Oil and natural gas revenues increased $23.9 million or 22% in the first quarter of 2012 as compared to the first quarter of 2011 primarily due to an increase in equivalent production volumes of 20% and an increase in oil prices somewhat offset by decreases in prices for NGLs and natural gas. Average oil prices between the comparative quarters increased 14% to $95.81 per barrel, NGL prices decreased 2% to $38.81 per barrel and natural gas prices decreased 22% to $3.36 per Mcf. In the first quarter of 2012, as compared to the first quarter of 2011, oil production increased 30%, NGL production increased 37% and natural gas production increased 11%. The increase in production came primarily from oil and NGL rich prospects where we completed and brought new wells online and, to a lesser extent, from production associated with previous acquisitions. Production for the first quarter of 2012 was negatively impacted approximately 461 MMcfe by an unexpected shut-in of some of our production from operational issues experienced at third-party facilities associated with our Granite Wash and Wilcox plays.

Oil and natural gas operating costs increased $4.8 million or 16% between the comparative first quarters of 2012 and 2011 due to increases in lease operating expenses primarily from increased workover, saltwater disposal fees and compression dehydration expense partially offset by lower gross production taxes. Lease operating expenses per Boe decreased 1% to $6.87.

· · · · · · ·

• Stated task A:
Answer these questions about the oil and gas earnings text:
(i) By what percentage did oil production rise in the first quarter of 2012 compared with the first quarter of 2011?
(ii) What was the average natural gas price in the first quarter of 2012?
(iii) What were lease operating expenses per Boe, and by what percentage did they change?
• Stated task B:
Can you continue the oil and gas earnings text from its final sentence?
You won't need the data that come after this.

[Records from a data collection]

· · · · · · ·

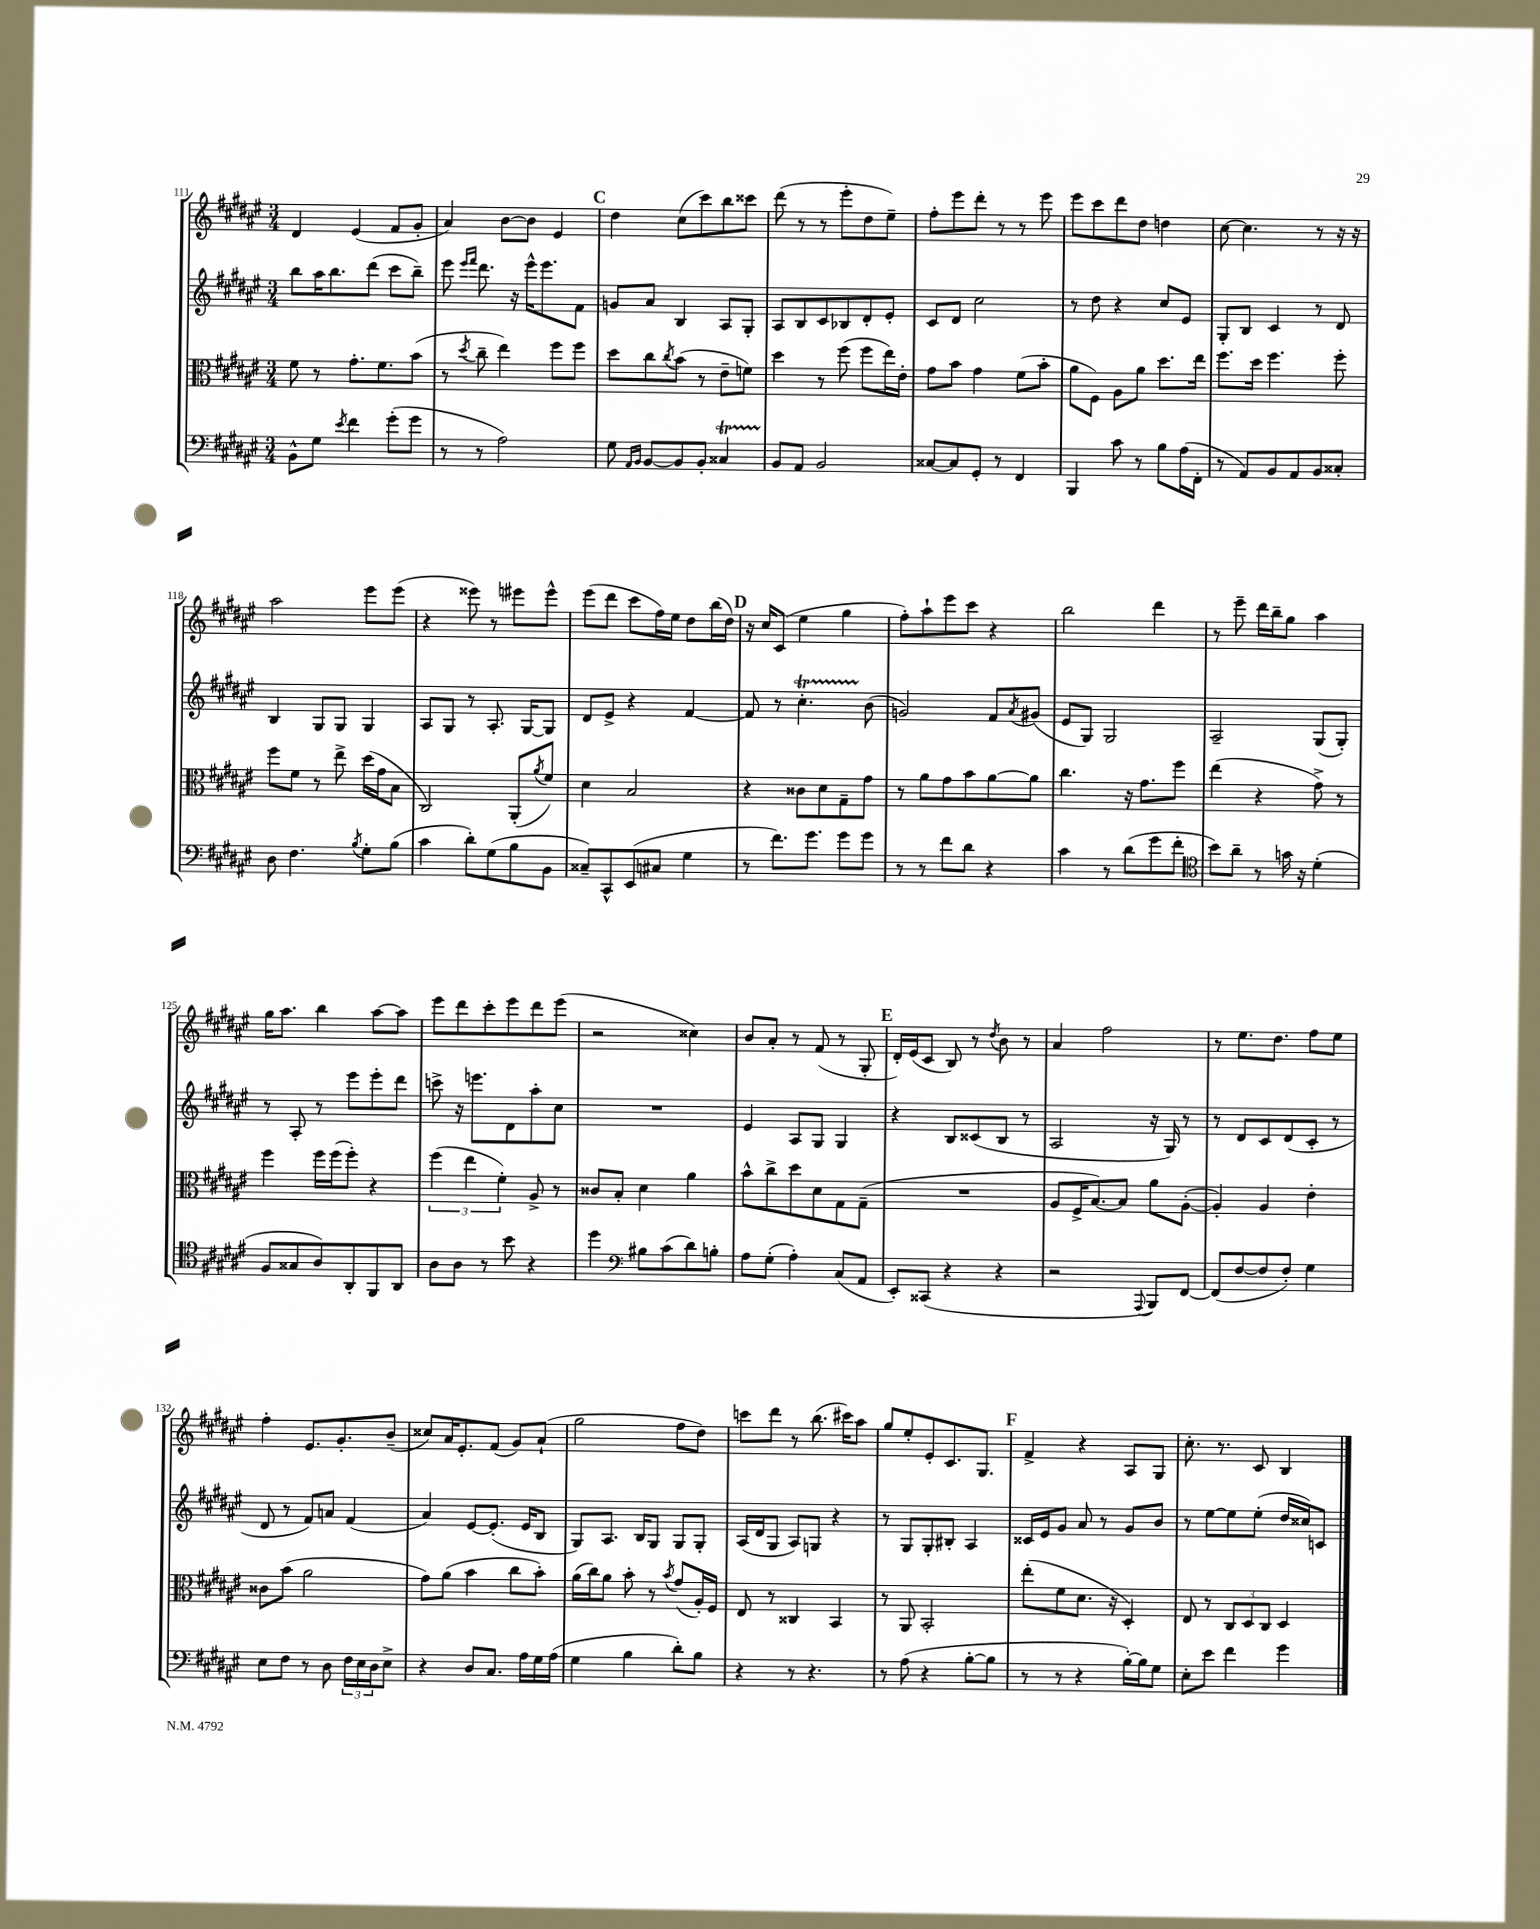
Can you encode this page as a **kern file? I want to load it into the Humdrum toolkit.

**kern	**kern	**kern	**kern
*part4	*part3	*part2	*part1
*staff4	*staff3	*staff2	*staff1
*clefF4	*clefC3	*clefG2	*clefG2
*k[f#c#g#d#a#e#]	*k[f#c#g#d#a#e#]	*k[f#c#g#d#a#e#]	*k[f#c#g#d#a#e#]
*M3/4	*M3/4	*M3/4	*M3/4
=111	=111	=111	=111
8BB^^\L	8f#\	8bb\L	4d#/
8G#\J	8r	16aa#\K	.
.	.	8.bb\	.
8qe#/	.	.	.
4f#\	8.g#'\L	.	(4e#/
.	.	(8ddd#\J	.
.	8.f#\	.	.
(8g#'\L	.	8ccc#\L	8f#/L
8g#\J	(8b\J	8bb~\J)	8g#'/J
=112	=112	=112	=112
8r	8r	8eee#\	4a#/)
.	.	16qqeee#/LL	.
.	8qdd#/	16qqfff#/JJ	.
8r	8cc#~\	8.ddd#\	.
2A#\)	4ee#\)	.	[8b\L
.	.	16r	.
.	.	16eee#^^\KL	8b\J]
.	.	8.eee#\	.
.	8ff#\L	.	4e#/
.	8ff#\J	8f#\J	.
!!LO:REH:place=s1:t=C
=113	=113	=113	=113
8G#\	8dd#\L	8gn/L	4dd#\
16qqAA#/LL	.	.	.
16qqBB/JJ	.	.	.
[8BB/L	8cc#\	8a#/J	.
.	8qcc#/	.	.
8BB/]	(8b\J	4B/	(8cc#\L
8BB'/J	8r	.	8ccc#\)
4C##Xt/	8e#~\L	8A#/L	8bb\
.	8fn\J)	8G#'/J	8ccc##X\J
=114	=114	=114	=114
8BB/L	4dd#\	8A#/L	(8ddd#\
8AA#/J	.	8B/	8r
2BB/	8r	8c#/	8r
.	(8ff#\	8B-X/	8eee#'\L
.	8ff#\L	8d#'/	8dd#\
.	16ee#\L)	8e#'/J	8ee#~\J)
.	16e#'\JJ	.	.
=115	=115	=115	=115
[8C##X/L	8g#\L	8c#/L	8ff#'\L
8C##/]	8b\J	8d#/J	8eee#\
8GG#'/J	4g#\	2cc#\	8ddd#'\J
8r	.	.	8r
4FF#/	(8f#\L	.	8r
.	8b'\J	.	8eee#\
=116	=116	=116	=116
4BBB/	8a#\L	8r	8eee#\L
.	8F#\J)	8dd#\	8ccc#\
8c#\	8A#\L	4r	8ddd#\
8r	8a#\J	.	8dd#\J
8B\L	8.dd#\L	8cc#/L	4ddn\
(16A#\L	.	8e#/J	.
16FF#'\JJ	16ee#\Jk	.	.
=117	=117	=117	=117
8r	8.ff#\L	8G#'/L	[8cc#\
8AA#/L)	.	8B/J	4.cc#\]
.	16dd#\Jk	.	.
8BB/	4.ff#\	4c#/	.
8AA#/	.	.	.
8BB/	.	8r	8r
8C##X'/J	8ff#'\	8d#/	16r
.	.	.	16r
!!LO:LB:g=z
=118	=118	=118	=118
8D#\	8ff#\L	4B/	2aa#\
4.F#\	8f#\J	.	.
.	8r	8G#/L	.
.	8ee#^\	8G#/J	.
8qB/	.	.	.
8G#'\L	(16dd#\LL	4G#/	8eee#\L
.	16g#\J	.	.
(8B\J	8B\J	.	(8eee#\J
=119	=119	=119	=119
4c#\	2C#/)	8A#/L	4r
.	.	8G#/J	.
8d#'\L)	.	8r	8eee##X\)
(8G#\	.	8.A#'/	8r
8B\	(8AA#'/L	.	8eee#X\L
.	.	[16G#/KL	.
.	8qa#/	.	.
8BB\J	8f#/J)	8G#/J]	8eee#^^\J
=120	=120	=120	=120
8C##X~/L)	4d#\	8d#/L	(8eee#\L
8CC#^^/	.	8e#^/J	8ddd#\J
(8EE#/	2B/	4r	8ccc#\L
8C#X/J	.	.	16ff#\L)
.	.	.	16ee#\JJ
4G#\	.	[4f#/	8dd#\L
.	.	.	(16bb\L
.	.	.	16dd#\JJ)
!!LO:REH:place=s1:t=D
=121	=121	=121	=121
8r	4r	8f#/]	16r
.	.	.	16cc#/KL
8.f#\L)	.	8r	(8c#/J
.	8c##X\L	4.cc#T'\	4ee#\
8.g#\J	.	.	.
.	8d#\	.	.
8g#\L	8G#~\	.	4gg#\
8g#\J	8g#\J	(8b\	.
=122	=122	=122	=122
8r	8r	2gn/)	8ff#'\L)
8r	8a#\L	.	8aa#`\
8f#\L	8g#\	.	8eee#\
8d#\J	8b\	.	8ccc#\J
4r	[8a#\	8f#/L	4r
.	.	8qa#/	.
.	8a#\J]	(8g#X/J	.
=123	=123	=123	=123
4c#\	4.cc#\	8e#/L	2bb\
.	.	8G#/J)	.
8r	.	2G#/	.
(8d#\L	16r	.	.
.	8.g#\L	.	.
8g#\	.	.	4ddd#\
8f#'\J	8ff#\J	.	.
=124	=124	=124	=124
*clefC4	*	*	*
8b\L)	(4ee#\	2A#~/	8r
8a#~\J	.	.	8eee#~\
8r	4r	.	16ddd#\LL
.	.	.	16bb~\J
16gn\	.	.	8gg#\J
16r	.	.	.
(4d#'\	8g#^\)	(8G#/L	4aa#\
.	8r	8G#'/J)	.
!!LO:LB:g=z
=125	=125	=125	=125
8F#/L	4ff#\	8r	16gg#\KL
.	.	.	8.aa#\J
8G##X/	.	8A#'/	.
8A#/)	16ff#\LL	8r	4bb\
.	(16ff#\J	.	.
8AA#'/	8ff#'\J)	8eee#\L	.
8FF#/	4r	8eee#'\	[8aa#\L
8AA#/J	.	8ddd#\J	8aa#\J]
=126	=126	=126	=126
8A#\L	(6ff#\	8cccn^\	8eee#\L
8A#\J	.	16r	8ddd#\
.	6ee#\	.	.
.	.	8.eeen\L	.
8r	.	.	8ccc#'\
.	6f#'\)	.	.
8b\	.	8d#\	8eee#\
4r	8A#^/	8aa#'\	8ddd#\
.	8r	8cc#\J	(8eee#\J
=127	=127	=127	=127
4dd#\	8c##X/L	2.r	2r
.	8B'/J	.	.
*clefF4	*	*	*
8B#X\L	4d#\	.	.
(8c#\	.	.	.
8d#\)	4a#\	.	4cc##X\)
8Bn'\J	.	.	.
=128	=128	=128	=128
8A#\L	8b^^\L	4e#/	8b/L
(8G#'\J	8cc#^\	.	8a#'/J
4A#'\)	8dd#\	8A#/L	8r
.	8d#\	8G#/J	(8f#/
(8C#/L	8G#\	4G#/	8r
8AA#/J	(8G#~\J	.	8G#'/
!!LO:REH:place=s1:t=E
=129	=129	=129	=129
8EE#'/L)	2.r	4r	16d#'/LL)
.	.	.	(16e#/J
(8CC##X/J	.	.	8c#/J
4r	.	8B/L	8B/)
.	.	(8c##X/	8r
.	.	.	8qdd#/
4r	.	8B/J	8b\
.	.	8r	8r
=130	=130	=130	=130
2r	8A#/L	2A#/	4a#/
.	16F#^/K	.	.
.	[8.B/)	.	.
.	.	.	2ff#\
.	8B/J]	.	.
8qqAAA#/	.	.	.
8BBB/L)	8a#\L	16r	.
.	.	16G#/)	.
[8FF#/J	([8A#'\J	8r	.
=131	=131	=131	=131
(8FF#/L]	4A#'/])	8r	8r
[8F#/	.	8d#/L	8.ee#\L
8F#/]	4A#/	8c#/	.
.	.	.	8.dd#\J
8F#'/J)	.	(8d#/	.
4G#\	4e#'\	8c#'/J	8ff#\L
.	.	8r	8ee#\J
!!LO:LB:g=z
=132	=132	=132	=132
8E#\L	8c##X\L	8d#/	4ff#'\
8F#\J	(8b\J	8r	.
8r	2a#\	8f#/L)	8.e#/L
8D#\	.	8an/J	.
.	.	.	8.g#'/
24F#\LL	.	(4f#/	.
24E#\	.	.	.
24D#\J	.	.	.
8E#^\J	.	.	(8b~/J
=133	=133	=133	=133
4r	8g#\L)	4a#/)	8cc##X/L)
.	(8a#\J	.	16a#/K
.	.	.	8.e#'/
8D#/L	4b\	[8e#/L	.
8.C#/J	.	(8.e#'/J]	(8f#/J
.	8cc#\L	.	8g#/L)
16A#\LL	.	16e#/KL	.
16G#\	8b'\J)	8B/J	(8a#`/J
(16A#\JJ	.	.	.
=134	=134	=134	=134
4G#\	(16a#\LL	8G#/L)	2gg#\
.	16cc#\J)	.	.
.	8a#\J	8.A#/J	.
4B\	8b'\	.	.
.	.	16B/KL	.
.	8r	8G#/J	.
.	8qb/	.	.
8d#'\L)	(8g#/L	8G#/L	8ff#\L
8B\J	16A#'/L)	8G#'/J	8dd#\J)
.	16F#/JJ	.	.
=135	=135	=135	=135
4r	8E#/	(16A#/LL	8cccn\L
.	.	16d#/J	.
.	8r	8G#/J	8ddd#\J
8r	4C##X/	8A#/L)	8r
4.r	.	8Gn/J	(8.bb\
.	4BB/	4r	.
.	.	.	16ccc#X\KL)
.	.	.	8aa#\J
=136	=136	=136	=136
8r	8r	8r	8gg#/L
(8A#\	8AA#/	8G#/L	8ee#'/
4r	2BB'/	8G#'/	8e#'/
.	.	8B#X'/J	8.c#/
[8B'\L	.	4A#/	.
.	.	.	8.G#/J
8B\J]	.	.	.
!!LO:REH:place=s1:t=F
=137	=137	=137	=137
8r	(8ee#'\L	16c##X/LL	4f#^/
.	.	16e#/J	.
8r	8f#\	8g#/J	.
4r	8.d#\J	8a#/	4r
.	.	8r	.
.	16r	.	.
[16B'\LL)	4D#'/)	8g#/L	8A#/L
16B\J]	.	.	.
8G#\J	.	8b/J	8G#/J
=138	=138	=138	=138
8E#'\L	8E#/	8r	8.cc#'\
8e#\J	8r	[8ee#\L	.
.	.	.	8.r
4f#\	12C#/L	8ee#\]	.
.	12D#/	.	.
.	.	(8ee#'\J	8c#/
.	12C#/J	.	.
4g#\	4D#/	16dd#/LL	4B/
.	.	16cc##X/J)	.
.	.	8cn/J	.
==	==	==	==
*-	*-	*-	*-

· · · · · · ·

• Expected output A:
(i) 30%
(ii) $3.36 per Mcf
(iii) $6.87, a decrease of 1%

• Expected output B:
Depreciation, depletion and amortization (“DD&A”) increased $11.9 million or 30% primarily due to an 8% increase in our DD&A rate and a 20% increase in equivalent production. The increase in our DD&A rate in the first quarter of 2012 compared to the first quarter of 2011 resulted primarily from increases throughout 2011 and the first quarter of 2012 from increased net book value on new reserves added. Our DD&A expense on our oil and natural gas properties is calculated each quarter utilizing period end reserve quantities adjusted for current period production.

Mid-Stream

Our mid-stream revenues were $17.5 million or 44% higher for the first quarter of 2012 as compared to the first quarter of 2011 primarily due to higher NGL volumes sold offset by lower prices. Gas processing volumes per day increased 79% between the comparative quarters and NGLs sold per day increased 59% between the comparative quarters. The increase in volumes processed per day is primarily attributable to the volumes added from new wells connected to existing systems and increased capacity of processing facilities. NGLs sold volumes per day increased due to an increase in volumes processed, upgrades to several of our processing facilities and the doubling in size of our Hemphill facility in the Texas Panhandle. Gas gathering volumes per day increased 35% primarily from well connections. The average price for natural gas sold decreased 37% and the average price for NGLs sold decreased 12%.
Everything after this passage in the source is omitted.